Chaque couple rencontre un jour, sur le chemin de son amour, un point de bifurcation. Pour Michel et Julia, la fracture s’est produite il y a dix ans déjà, prenant l’aspect anodin d’une vision enfantine de leur fillette Mado : qu’a-t-elle réellement aperçu un après-midi, alors que sa mère était absente ? L’autre femme n’était-elle qu’une affabulation de cette enfant névrosée ou s’agissait-il d’une présence bien réelle, toute en chair ? Peu importe, la limite de rupture est atteinte et le couple se désagrège à l’image de leur voilier vermoulu que Michel s’entête à retaper, dans l’espoir de vacances estivales réparatrices.
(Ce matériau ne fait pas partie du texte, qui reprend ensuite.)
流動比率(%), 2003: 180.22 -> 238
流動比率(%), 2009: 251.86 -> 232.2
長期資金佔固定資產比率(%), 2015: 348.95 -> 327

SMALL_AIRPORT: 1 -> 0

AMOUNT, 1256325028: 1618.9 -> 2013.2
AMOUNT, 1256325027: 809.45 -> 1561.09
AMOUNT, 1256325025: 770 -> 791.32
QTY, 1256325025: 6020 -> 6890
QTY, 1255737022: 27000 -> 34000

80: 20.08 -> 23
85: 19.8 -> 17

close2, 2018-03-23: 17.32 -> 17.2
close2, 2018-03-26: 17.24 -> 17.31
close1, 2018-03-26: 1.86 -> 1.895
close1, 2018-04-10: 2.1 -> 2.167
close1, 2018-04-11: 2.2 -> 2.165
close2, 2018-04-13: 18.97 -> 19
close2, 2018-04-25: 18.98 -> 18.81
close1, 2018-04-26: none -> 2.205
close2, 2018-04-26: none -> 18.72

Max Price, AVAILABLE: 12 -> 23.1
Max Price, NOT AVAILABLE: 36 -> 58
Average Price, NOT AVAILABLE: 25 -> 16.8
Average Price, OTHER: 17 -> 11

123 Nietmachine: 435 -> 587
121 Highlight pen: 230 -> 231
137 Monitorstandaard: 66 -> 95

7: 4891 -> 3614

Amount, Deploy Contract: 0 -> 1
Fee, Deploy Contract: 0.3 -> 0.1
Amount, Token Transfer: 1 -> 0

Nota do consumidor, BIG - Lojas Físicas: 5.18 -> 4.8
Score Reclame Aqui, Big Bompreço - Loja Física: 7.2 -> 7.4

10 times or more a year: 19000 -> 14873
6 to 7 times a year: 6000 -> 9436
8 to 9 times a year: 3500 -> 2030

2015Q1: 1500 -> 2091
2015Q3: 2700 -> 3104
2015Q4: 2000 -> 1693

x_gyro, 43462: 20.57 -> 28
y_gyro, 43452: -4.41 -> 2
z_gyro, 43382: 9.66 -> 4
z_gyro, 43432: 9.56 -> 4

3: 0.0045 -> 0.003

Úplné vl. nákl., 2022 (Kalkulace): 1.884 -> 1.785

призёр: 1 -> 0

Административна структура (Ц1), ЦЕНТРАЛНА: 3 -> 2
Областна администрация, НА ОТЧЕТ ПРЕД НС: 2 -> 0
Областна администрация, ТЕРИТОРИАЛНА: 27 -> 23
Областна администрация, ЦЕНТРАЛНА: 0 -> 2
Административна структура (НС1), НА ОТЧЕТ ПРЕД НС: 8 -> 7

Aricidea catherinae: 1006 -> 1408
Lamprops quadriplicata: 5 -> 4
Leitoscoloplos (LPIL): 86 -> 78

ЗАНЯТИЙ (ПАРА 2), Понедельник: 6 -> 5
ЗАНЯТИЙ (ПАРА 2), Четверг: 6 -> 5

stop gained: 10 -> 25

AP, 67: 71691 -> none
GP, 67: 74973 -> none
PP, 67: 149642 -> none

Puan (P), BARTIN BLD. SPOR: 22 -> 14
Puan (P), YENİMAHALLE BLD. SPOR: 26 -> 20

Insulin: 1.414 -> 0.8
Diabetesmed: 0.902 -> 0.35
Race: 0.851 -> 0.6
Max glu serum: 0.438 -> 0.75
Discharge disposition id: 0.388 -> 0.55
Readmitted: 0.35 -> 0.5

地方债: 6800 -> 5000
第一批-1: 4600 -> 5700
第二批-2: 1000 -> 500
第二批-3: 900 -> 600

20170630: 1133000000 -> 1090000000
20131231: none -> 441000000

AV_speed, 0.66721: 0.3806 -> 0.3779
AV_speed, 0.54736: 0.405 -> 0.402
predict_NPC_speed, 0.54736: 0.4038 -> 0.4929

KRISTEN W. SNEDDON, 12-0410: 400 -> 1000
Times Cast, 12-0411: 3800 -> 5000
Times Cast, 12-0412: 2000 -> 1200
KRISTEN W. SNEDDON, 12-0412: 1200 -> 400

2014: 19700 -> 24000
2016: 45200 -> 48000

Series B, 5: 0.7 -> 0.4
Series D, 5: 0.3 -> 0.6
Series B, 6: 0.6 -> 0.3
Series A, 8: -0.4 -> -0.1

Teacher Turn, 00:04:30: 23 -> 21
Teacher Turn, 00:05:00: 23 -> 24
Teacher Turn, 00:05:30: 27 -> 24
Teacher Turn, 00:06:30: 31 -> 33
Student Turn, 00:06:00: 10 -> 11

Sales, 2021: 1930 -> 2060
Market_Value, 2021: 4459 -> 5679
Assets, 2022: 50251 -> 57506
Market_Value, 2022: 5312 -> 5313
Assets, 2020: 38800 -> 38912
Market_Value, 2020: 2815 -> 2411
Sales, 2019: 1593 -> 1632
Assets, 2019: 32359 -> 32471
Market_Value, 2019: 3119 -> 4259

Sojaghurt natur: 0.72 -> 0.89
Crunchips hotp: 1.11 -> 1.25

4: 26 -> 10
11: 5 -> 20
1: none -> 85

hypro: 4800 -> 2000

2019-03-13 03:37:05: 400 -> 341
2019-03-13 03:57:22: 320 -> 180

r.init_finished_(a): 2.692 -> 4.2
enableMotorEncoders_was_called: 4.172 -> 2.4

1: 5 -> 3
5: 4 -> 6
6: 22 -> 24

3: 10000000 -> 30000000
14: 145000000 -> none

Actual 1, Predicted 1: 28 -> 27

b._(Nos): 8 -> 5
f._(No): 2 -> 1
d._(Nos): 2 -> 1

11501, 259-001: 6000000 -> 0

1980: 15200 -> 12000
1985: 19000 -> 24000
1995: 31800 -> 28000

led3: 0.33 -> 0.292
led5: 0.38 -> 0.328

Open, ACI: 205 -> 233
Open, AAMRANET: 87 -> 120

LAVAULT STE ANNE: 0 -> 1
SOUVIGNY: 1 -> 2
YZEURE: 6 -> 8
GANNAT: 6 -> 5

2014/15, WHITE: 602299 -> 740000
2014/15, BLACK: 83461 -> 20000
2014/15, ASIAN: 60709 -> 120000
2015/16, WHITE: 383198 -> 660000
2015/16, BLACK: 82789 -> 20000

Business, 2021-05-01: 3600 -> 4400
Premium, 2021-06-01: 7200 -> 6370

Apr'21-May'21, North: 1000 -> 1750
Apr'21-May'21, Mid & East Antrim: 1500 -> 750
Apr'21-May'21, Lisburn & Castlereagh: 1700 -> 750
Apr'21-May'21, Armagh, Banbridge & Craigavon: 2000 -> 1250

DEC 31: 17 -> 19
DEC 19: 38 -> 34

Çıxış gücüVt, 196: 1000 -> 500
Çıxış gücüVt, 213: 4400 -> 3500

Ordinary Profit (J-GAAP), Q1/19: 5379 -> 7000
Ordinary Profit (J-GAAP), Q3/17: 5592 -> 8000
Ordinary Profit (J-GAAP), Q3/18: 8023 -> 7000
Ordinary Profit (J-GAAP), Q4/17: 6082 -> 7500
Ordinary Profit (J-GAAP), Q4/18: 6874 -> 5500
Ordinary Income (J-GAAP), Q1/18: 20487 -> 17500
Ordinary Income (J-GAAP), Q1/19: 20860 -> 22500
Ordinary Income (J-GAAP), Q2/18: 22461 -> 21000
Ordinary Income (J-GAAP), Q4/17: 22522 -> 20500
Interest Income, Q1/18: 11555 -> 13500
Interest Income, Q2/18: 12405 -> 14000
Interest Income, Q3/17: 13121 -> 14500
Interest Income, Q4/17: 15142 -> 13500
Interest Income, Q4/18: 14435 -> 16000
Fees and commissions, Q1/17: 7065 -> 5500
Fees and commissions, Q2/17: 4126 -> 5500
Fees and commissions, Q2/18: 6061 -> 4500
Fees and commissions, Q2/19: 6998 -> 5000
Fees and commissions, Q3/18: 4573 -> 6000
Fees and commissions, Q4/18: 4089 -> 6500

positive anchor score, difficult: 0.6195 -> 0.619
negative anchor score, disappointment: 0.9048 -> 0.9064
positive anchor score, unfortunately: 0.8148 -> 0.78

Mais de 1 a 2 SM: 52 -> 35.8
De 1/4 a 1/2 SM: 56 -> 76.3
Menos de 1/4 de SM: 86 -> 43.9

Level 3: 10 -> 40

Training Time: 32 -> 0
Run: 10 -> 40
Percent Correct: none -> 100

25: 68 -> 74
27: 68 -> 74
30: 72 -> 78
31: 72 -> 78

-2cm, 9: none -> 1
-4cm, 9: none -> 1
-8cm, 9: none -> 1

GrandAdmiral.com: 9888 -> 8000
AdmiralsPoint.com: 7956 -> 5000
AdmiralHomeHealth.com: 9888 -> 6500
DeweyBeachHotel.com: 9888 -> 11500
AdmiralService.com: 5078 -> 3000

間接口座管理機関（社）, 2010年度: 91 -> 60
Derrière ce titre évoquant subtilement l’égocentrisme de deux êtres qui crurent s’aimer mutuellement, Yann Queffélec trace encore une fois le portrait d’un amour destructeur et impossible, comme il sait si bien le faire depuis Les noces barbares. Pourtant, contrairement à l’histoire de ce roman qui lui valut le Prix Goncourt en 1985, la trame de Moi et toi recèle des parcelles de tendresse entre la jalousie et les déchirements. Car si l’on a cru, ne serait-ce qu’un instant, trouver le grand amour en l’autre, il n’est plus facile de déserter à l’heure de la trahison.
Le lecteur assiste donc à la sournoise et lente désagrégation de cet attachement qui liait Julia et Michel, voit la haine se distiller, de plus en plus concentrée, dans les échanges de ce couple dont les partenaires connaissent tous les trucs du jeu consistant à se blesser autant qu’on s’est autrefois adoré.